Justin Schmidt, a US entomologist who works at the Southwestern Biological Institute in Arizona, was rewarded for “painstakingly creating the Schmidt Sting Pain Index, which rates the relative pain people feel when stung by various insects”.

He shared the award with Michael L. Smith of Cornell University, who earned plaudits for “carefully arranging for honey bees to sting him repeatedly on 25 different locations on his body, to learn which locations are the least painful (the skull, middle toe tip, and upper arm) and which are the most painful (the nostril, upper lip, and penis shaft)”.

It might be just a stab in the dark, but I’d say that allowing yourself to be stung on your nether regions in the name of science is worthy of any academic accolade.

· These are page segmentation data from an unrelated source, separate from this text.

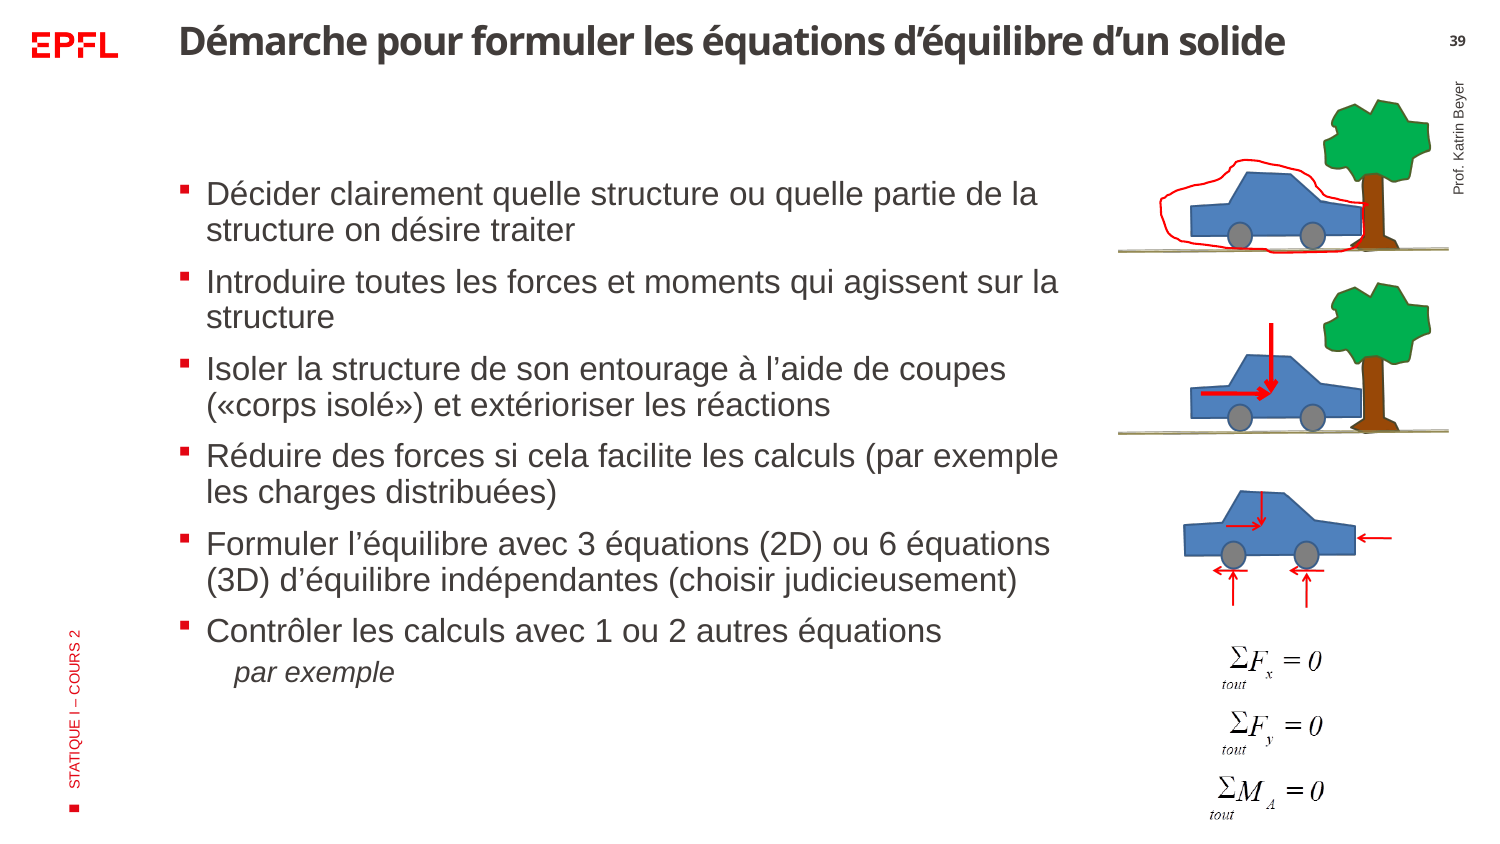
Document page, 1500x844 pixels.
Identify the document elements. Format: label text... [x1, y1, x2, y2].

picture [1183, 490, 1392, 608]
picture [21, 21, 129, 69]
picture [1207, 626, 1326, 822]
title Démarche pour formuler les équations d’équilibre d’un solide [148, 21, 1300, 131]
footer Prof. Katrin Beyer [1415, 59, 1500, 641]
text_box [1117, 282, 1449, 435]
slide_number 39 [1415, 32, 1500, 59]
slide_number STATIQUE I – COURS 2 [0, 256, 149, 805]
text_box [1117, 99, 1449, 253]
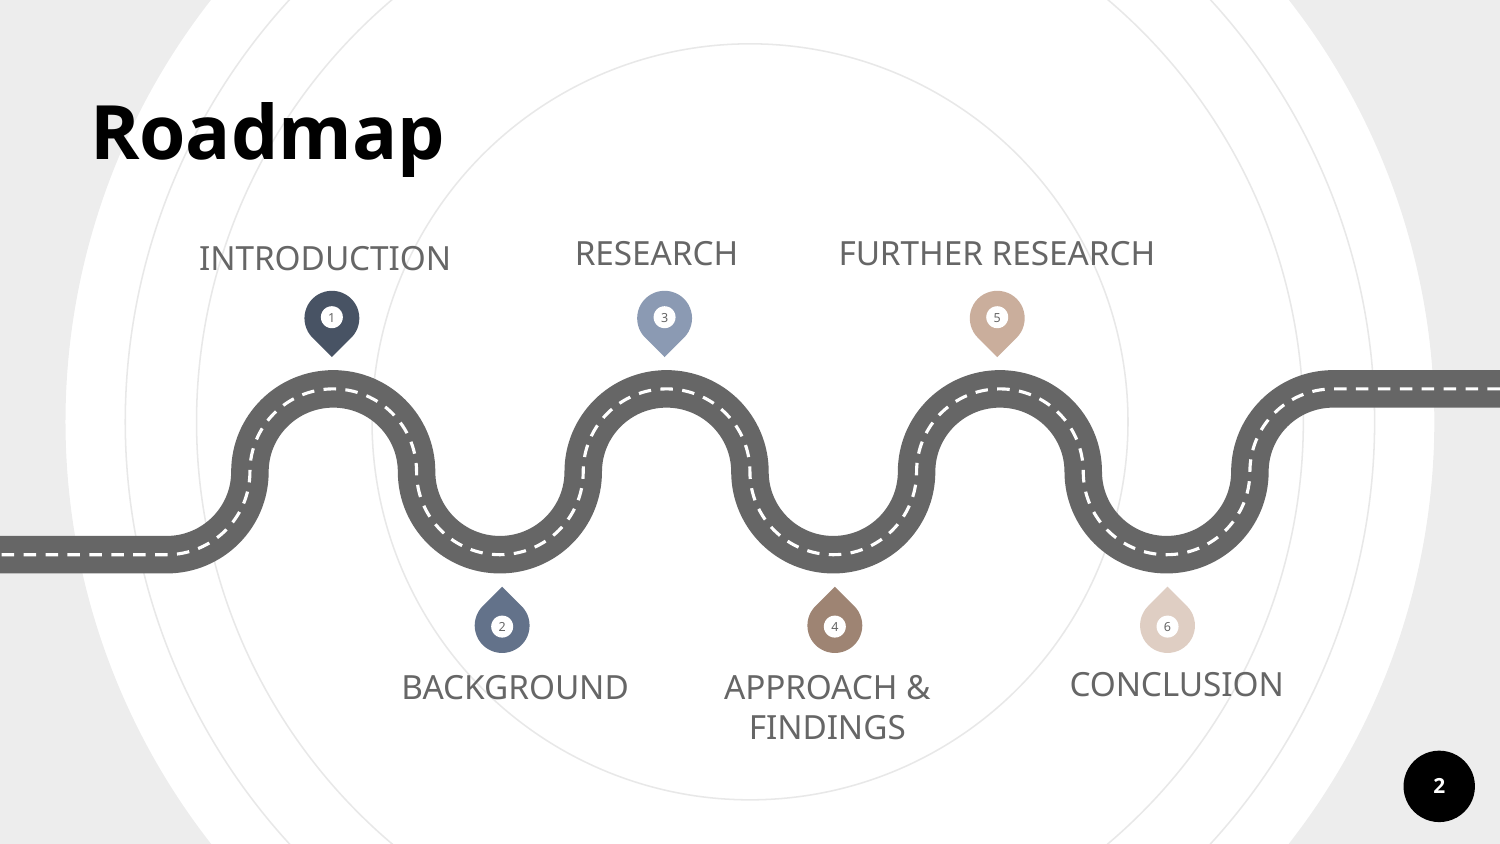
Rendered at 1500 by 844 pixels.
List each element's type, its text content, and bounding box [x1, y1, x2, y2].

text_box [625, 279, 704, 358]
text_box CONCLUSION [1014, 663, 1339, 751]
text_box BACKGROUND [390, 666, 640, 755]
text_box FURTHER RESEARCH [835, 232, 1160, 320]
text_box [292, 279, 371, 358]
text_box RESEARCH [531, 232, 782, 320]
slide_number ‹#› [1403, 750, 1475, 823]
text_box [795, 586, 874, 665]
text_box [1128, 586, 1207, 665]
text_box APPROACH & FINDINGS [702, 666, 953, 755]
text_box [0, 388, 1500, 555]
text_box INTRODUCTION [187, 189, 464, 278]
title Roadmap [75, 77, 932, 190]
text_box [463, 586, 542, 665]
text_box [958, 279, 1037, 358]
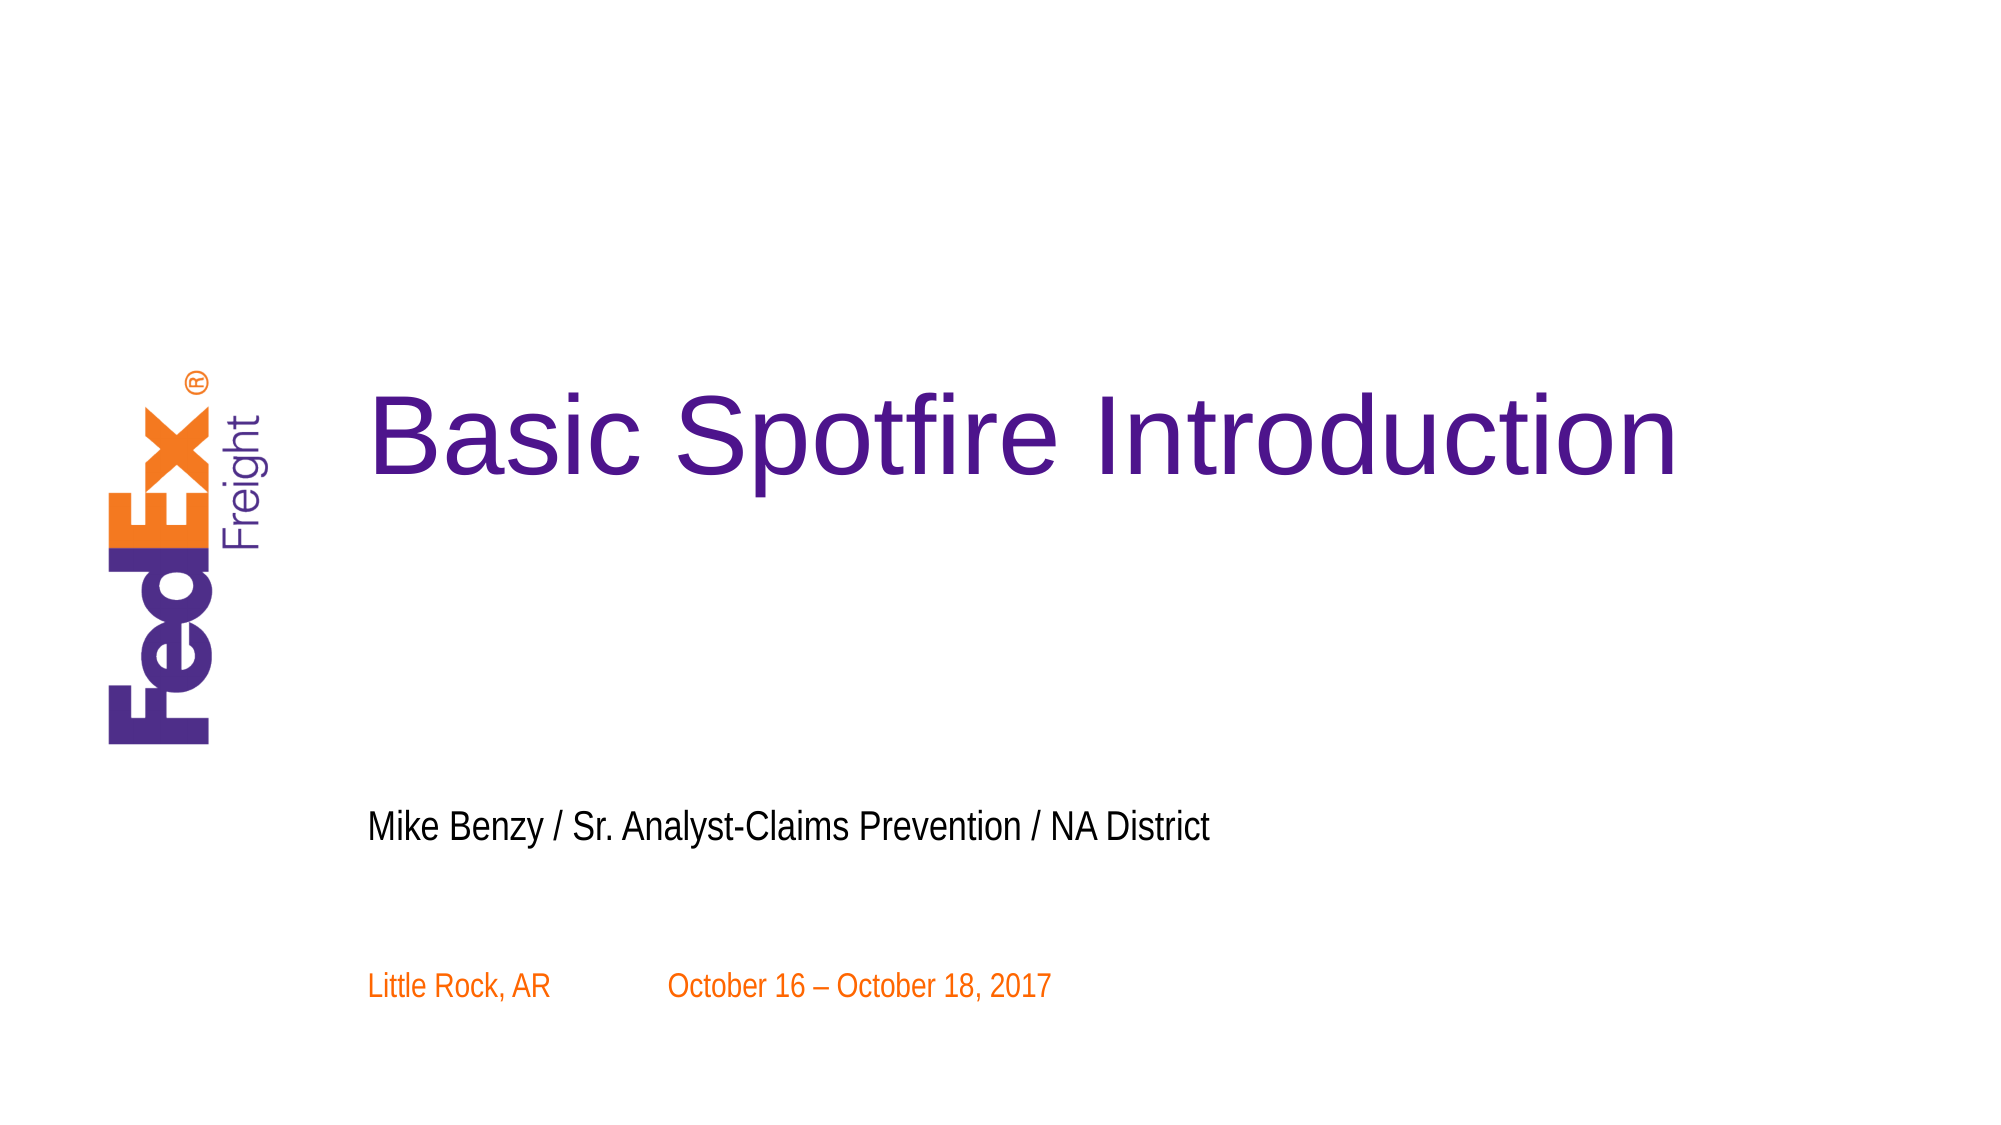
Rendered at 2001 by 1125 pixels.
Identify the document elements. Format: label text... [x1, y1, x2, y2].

title Basic Spotfire Introduction [367, 377, 1712, 501]
picture [107, 371, 269, 745]
subtitle Mike Benzy / Sr. Analyst-Claims Prevention / NA District [367, 807, 1904, 914]
list Little Rock, AR October 16 – October 18, 2017 [367, 963, 1905, 1015]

Like poultry, genitals were a prevailing theme this year. Researchers from the Georgia Institute of Technology, led by mechanical engineering PhD candidate Patricia Yang, took the physics crown for testing the principle that “nearly all mammals empty their bladders in about 21 seconds (plus or minus 13 seconds)”.

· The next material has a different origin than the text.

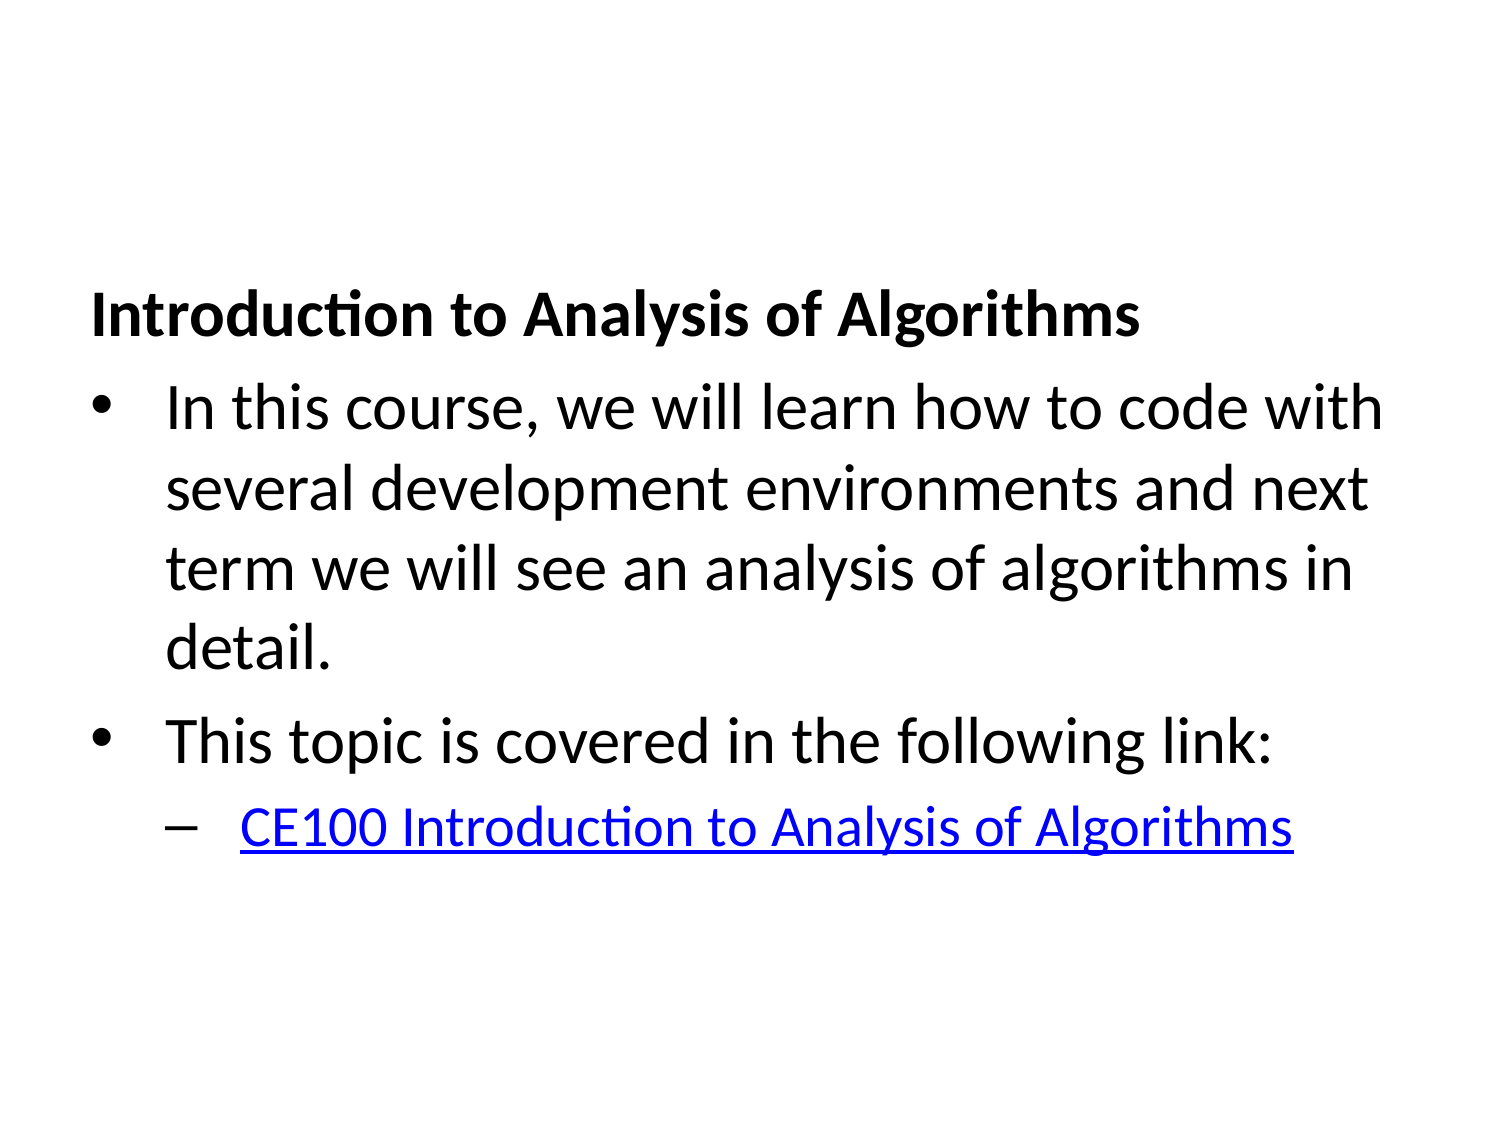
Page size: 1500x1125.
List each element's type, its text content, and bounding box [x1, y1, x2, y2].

Given the variables, however, I’m inclined to think that in this case, some not So Solid research has finally proved that it takes 21 Seconds to go.


Ig Nobel Prize winners 2015

Chemistry
Callum Ormonde and colleagues invented a chemical recipe to partially unboil an egg.

Physics
Patricia Yang and colleagues tested the biological principle that nearly all mammals empty their bladders in about 21 seconds.

Literature
Mark Dingemanse and colleagues for discovering that the word “huh?” (or its equivalent) seems to exist in every human language — and for not being quite sure why.

Management
Gennaro Bernile and colleagues for discovering that experiencing natural disasters without extremely negative consequences “appears to desensitize CEOs to the negative consequences of risk”.

Economics
The Bangkok Metropolitan Police for offering to pay policemen extra cash if the policemen refuse to take bribes.

Medicine
Awarded jointly to two groups for experiments to study the biomedical benefits or biomedical consequences of intense kissing (and other intimate, interpersonal activities).

Mathematics
Elisabeth Oberzaucher and Karl Grammer for trying to use mathematical techniques to determine whether and how Moulay Ismael the Bloodthirsty, the Sharifian Emperor of Morocco, managed, during the years from 1697 through 1727, to father 888 children.

Biology
Bruno Grossi and colleagues for observing that when you attach a weighted stick to the rear end of a chicken, the chicken then walks in a manner similar to that in which dinosaurs are thought to have walked.

Diagnostic medicine
Diallah Karim and colleagues for determining that acute appendicitis can be accurately diagnosed by the amount of pain evident when the patient is driven over speed bumps.

Physiology and entomology
Awarded jointly to Justin Schmidt, for painstakingly creating the Schmidt Sting Pain Index, which rates the relative pain people feel when stung by various insects; and Michael L. Smith, for carefully arranging for honey bees to sting him repeatedly on 25 different locations on his body, to learn which locations are the least painful (the skull, middle toe tip, and upper arm). and which are the most painful (the nostril, upper lip, and penis shaft).